Pebble Beach and the Monterey Peninsula
There is a short list of golf courses that transcend the sport's usual hierarchies of ranking and opinion and become, simply, places that golfers feel they must see before they stop playing. Pebble Beach Golf Links sits at the top of that list for most American golfers, and has occupied that position for the better part of a century. The reasons are not complicated. Nine holes run along the Pacific coastline on a stretch of California that looks the way people who have never visited California imagine the entire state looking. Six U.S. Opens have been played there. The green fee is $675, rising to $695 on April 1, 2026, and no one who has paid it considers the conversation about value to be straightforward.
***
> _Questions to answer_:
1 > According to the Pebble Beach text, how many U.S. Opens have been played at Pebble Beach Golf Links?
2 > Extract, word for word, everything in the Pebble Beach text from "Pebble Beach and" down to "to be straightforward.".
3 > Write the next part of the Pebble Beach text, picking up right after its last sentence.

Dataset entries
***
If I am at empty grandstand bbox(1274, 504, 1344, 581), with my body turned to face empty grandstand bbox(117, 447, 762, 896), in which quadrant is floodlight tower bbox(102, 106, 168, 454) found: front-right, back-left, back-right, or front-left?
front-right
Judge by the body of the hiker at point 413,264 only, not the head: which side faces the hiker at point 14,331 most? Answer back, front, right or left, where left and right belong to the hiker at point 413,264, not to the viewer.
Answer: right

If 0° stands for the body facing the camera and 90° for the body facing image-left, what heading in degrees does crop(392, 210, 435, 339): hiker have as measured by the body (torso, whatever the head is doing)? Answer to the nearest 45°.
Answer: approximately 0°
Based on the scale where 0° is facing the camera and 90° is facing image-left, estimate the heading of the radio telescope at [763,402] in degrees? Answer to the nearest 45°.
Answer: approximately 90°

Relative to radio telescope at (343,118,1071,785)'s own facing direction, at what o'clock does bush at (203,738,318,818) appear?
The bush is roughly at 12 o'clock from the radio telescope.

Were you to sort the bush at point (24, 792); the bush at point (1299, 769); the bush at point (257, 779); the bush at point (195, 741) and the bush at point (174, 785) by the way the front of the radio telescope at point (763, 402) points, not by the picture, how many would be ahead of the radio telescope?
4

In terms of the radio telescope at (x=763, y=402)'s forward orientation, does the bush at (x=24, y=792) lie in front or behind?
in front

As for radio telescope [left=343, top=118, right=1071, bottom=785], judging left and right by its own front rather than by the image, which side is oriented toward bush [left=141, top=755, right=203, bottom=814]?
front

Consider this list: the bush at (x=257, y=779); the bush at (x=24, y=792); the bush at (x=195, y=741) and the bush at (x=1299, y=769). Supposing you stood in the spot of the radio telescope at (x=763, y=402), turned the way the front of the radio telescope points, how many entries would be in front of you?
***
> _Answers for each item_:
1 > Six.

2 >
Pebble Beach and the Monterey Peninsula
There is a short list of golf courses that transcend the sport's usual hierarchies of ranking and opinion and become, simply, places that golfers feel they must see before they stop playing. Pebble Beach Golf Links sits at the top of that list for most American golfers, and has occupied that position for the better part of a century. The reasons are not complicated. Nine holes run along the Pacific coastline on a stretch of California that looks the way people who have never visited California imagine the entire state looking. Six U.S. Opens have been played there. The green fee is $675, rising to $695 on April 1, 2026, and no one who has paid it considers the conversation about value to be straightforward.

3 >
But Pebble Beach the golf course exists within Pebble Beach the destination, and the destination is the Monterey Peninsula: a roughly 20-mile span of rocky Pacific coastline, Monterey cypress groves, marine fog, and seven additional golf courses that range from Spyglass Hill, one of the most demanding layouts in the country, to Pacific Grove Golf Links, a municipal course where green fees start at $53 and the back nine runs along the same ocean. The peninsula rewards planning, punishes assumptions about weather, and operates at a price point that demands clear-eyed budgeting. This guide covers all of it.
The Courses
The Pebble Beach Company operates three of the peninsula's courses, and the relationship between them defines most visitors' itineraries.
Pebble Beach Golf Links is the headliner. Jack Neville and Douglas Grant, two amateur champions with no prior design experience, routed 18 holes along the Monterey coastline in 1919. The course measures 6,828 yards from the championship tees with a par of 72, and its greens average roughly 3,500 square feet, the smallest on the PGA Tour. Length is not the defense. Precision is. Nine holes play along the cliffs above the Pacific, and the stretch from the 6th through the 10th is among the finest consecutive runs of holes in American golf. The 7th, at 106 yards, is one of the shortest and most photographed holes on any championship course in the world. Tiger Woods won the 2000 U.S. Open here by fifteen strokes. The course collects moments like that because it creates the conditions for them.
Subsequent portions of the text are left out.